• What is needed
Condense the paragraph in the TikTok article below that begins "Other nations have also criticized TikTok" into a short bulleted list that keeps its main facts.

• Document section
● ● ●
Secretary of State Mike Pompeo said earlier this week that they were looking into banning Chinese apps, including TikTok, due to national security concerns, according to a report by BBC News.
"I don't want to get out in front of the president, but it's something we're looking at,” he said.
The app has been downloaded more than two billion times already, facing incredible growth within the last three years.
When asked if he recommended downloading TikTok, Pompeo said, “"Only if you want your private information in the hands of the Chinese Communist Party.”
Other nations have also criticized TikTok. India banned the app last week alongside 58 other Chinese apps. Although India cites security concerns as their reasoning, the full story may also have to do with the recent border issue between China and India that killed 20 Indian soldiers.
Pompeo commended India’s move to ban the app, saying that Chinese applications "serve as appendages of the Chinese Communist Party's surveillance state.”
Nikki Haley, the former US ambassador to the United Nations, expressed similar praise, saying, "Good to see India ban 59 popular apps owned by Chinese firm."
Australia’s deputy chairman of the foreign interference through social media inquiry, also said that TikTok may be “a data collection service disguised as social media.”
With other nations expressing similar concerns, the U.S. is considering a ban on the app, too.
● ● ●
• Provided material
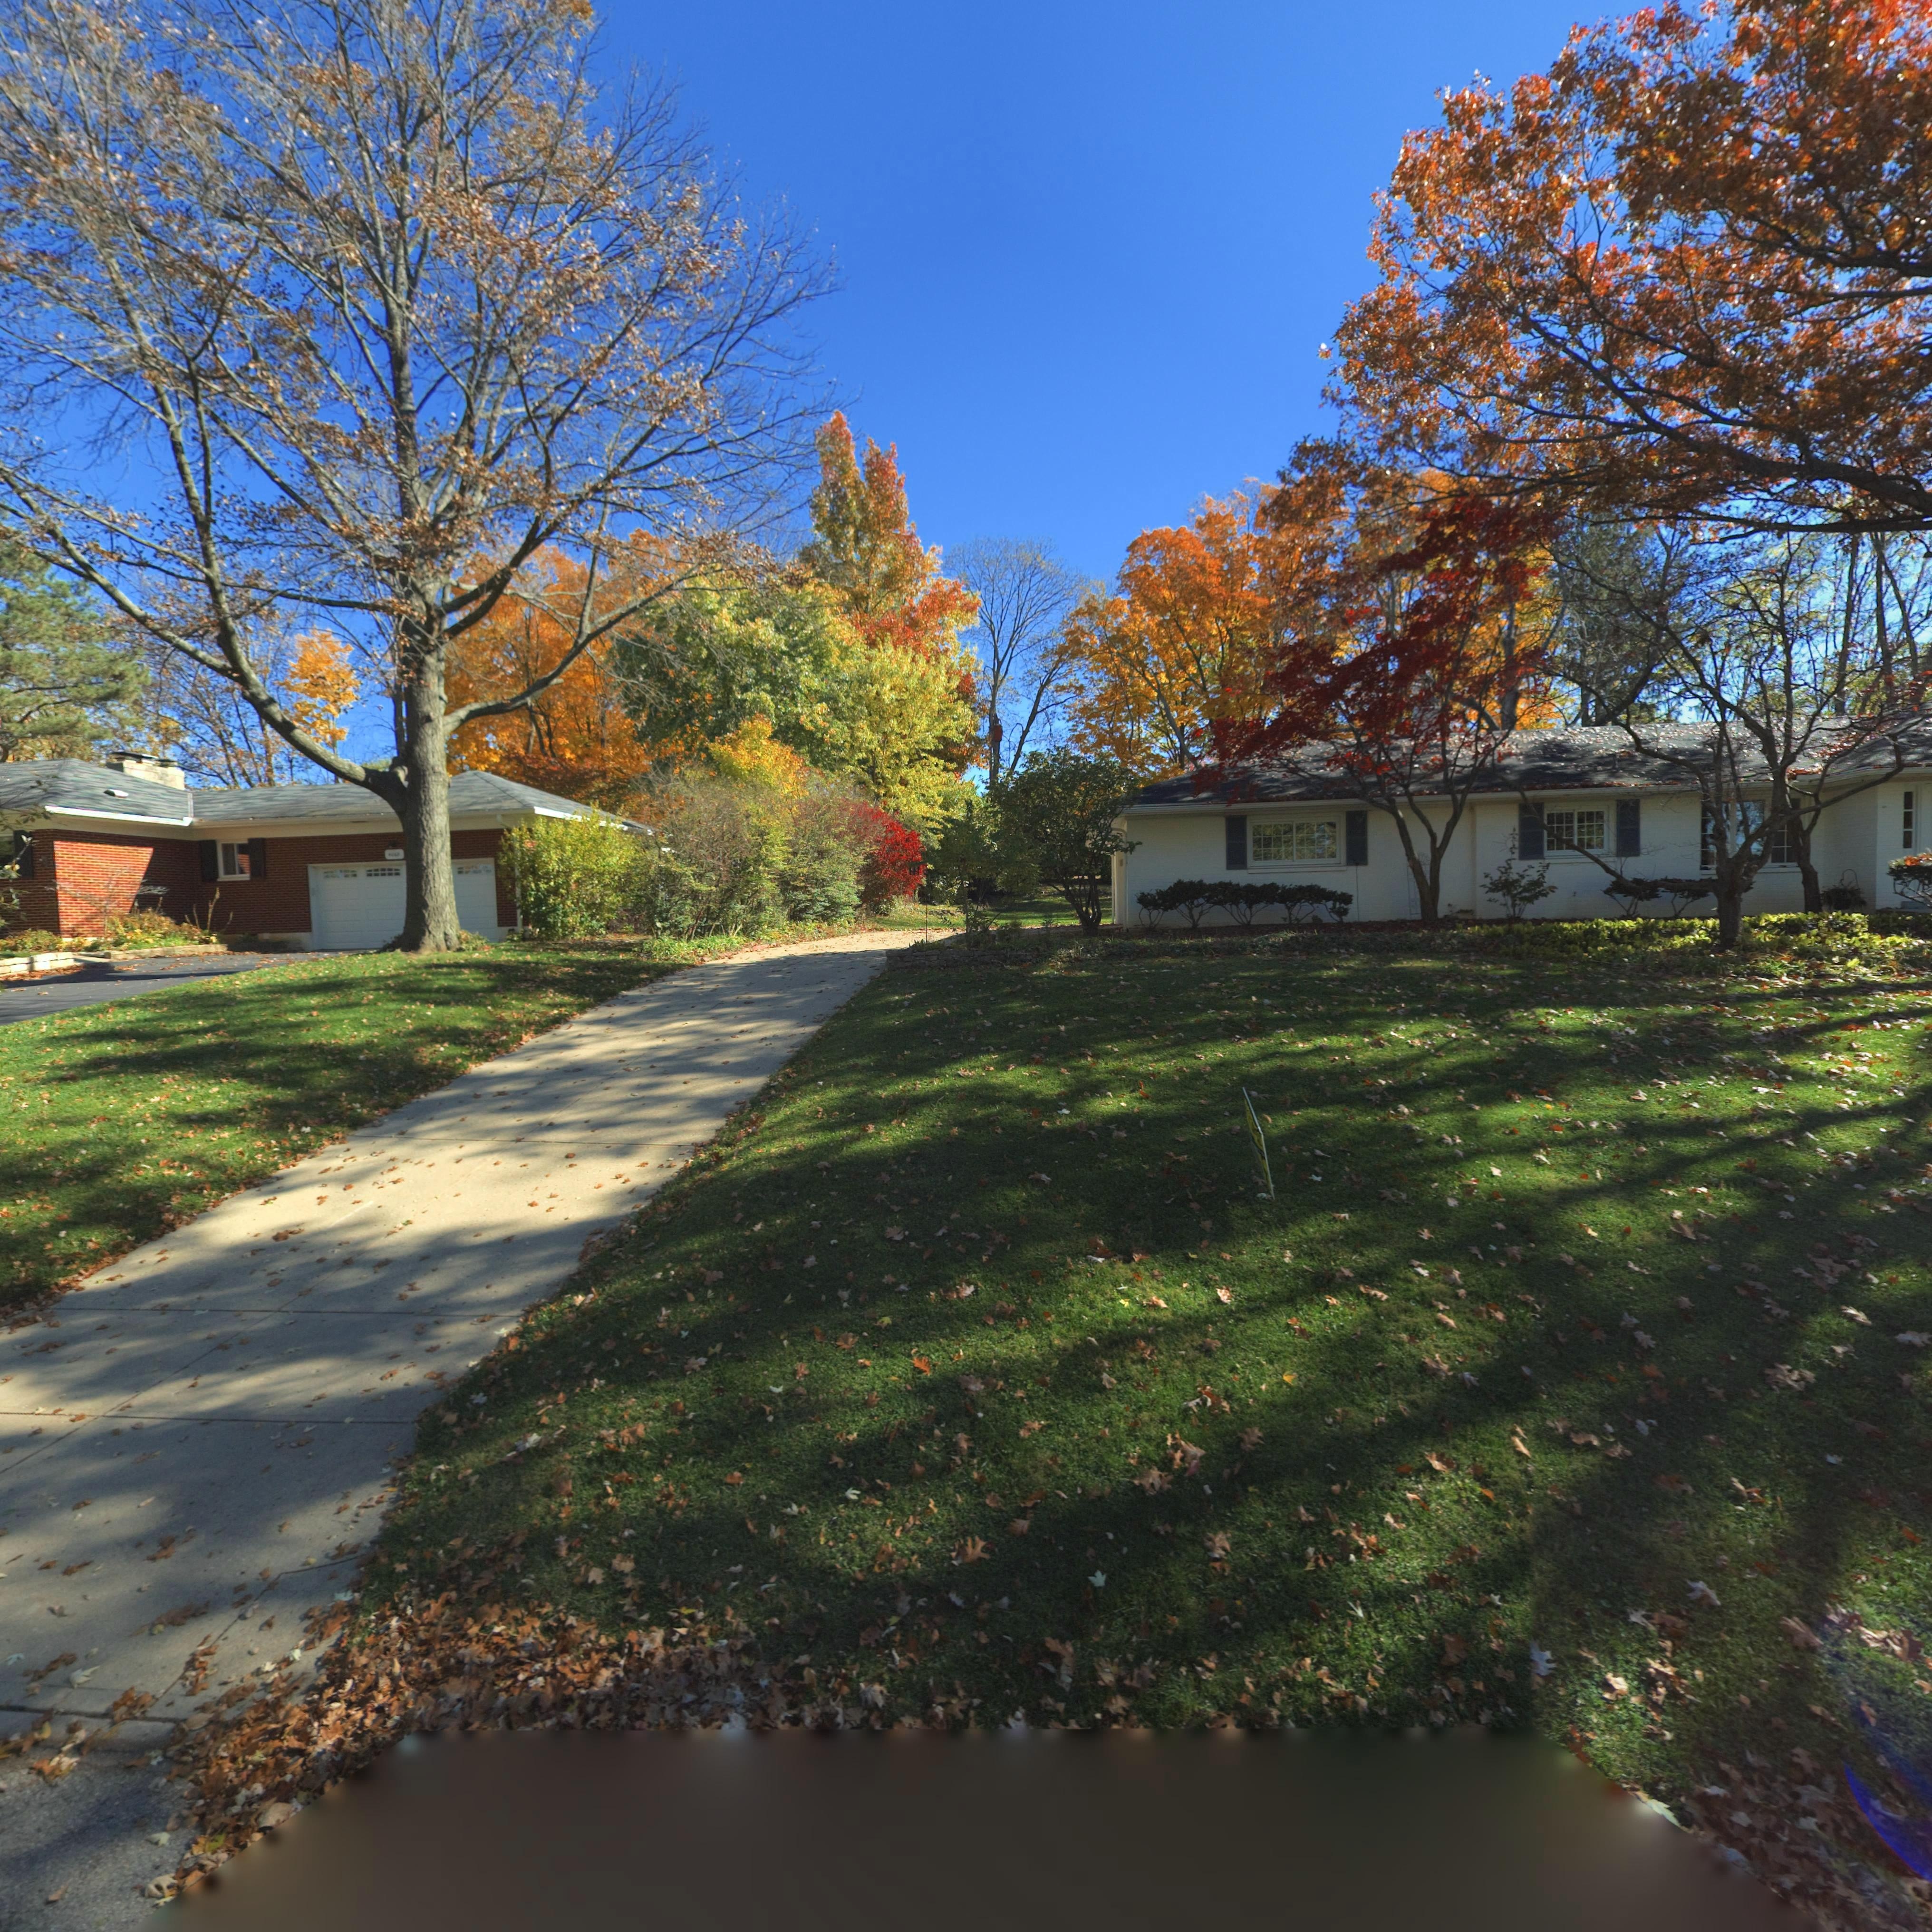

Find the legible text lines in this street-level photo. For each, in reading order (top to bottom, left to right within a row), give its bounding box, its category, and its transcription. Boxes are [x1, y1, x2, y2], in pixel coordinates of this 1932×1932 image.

[387, 852, 400, 857] StreetNumber: **68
● ● ●
• Exercise result
- Other nations have also criticized TikTok.
- Last week India banned the app along with 58 other Chinese apps.
- India cites security concerns as its reason.
- The ban may also be linked to the recent China–India border issue that killed 20 Indian soldiers.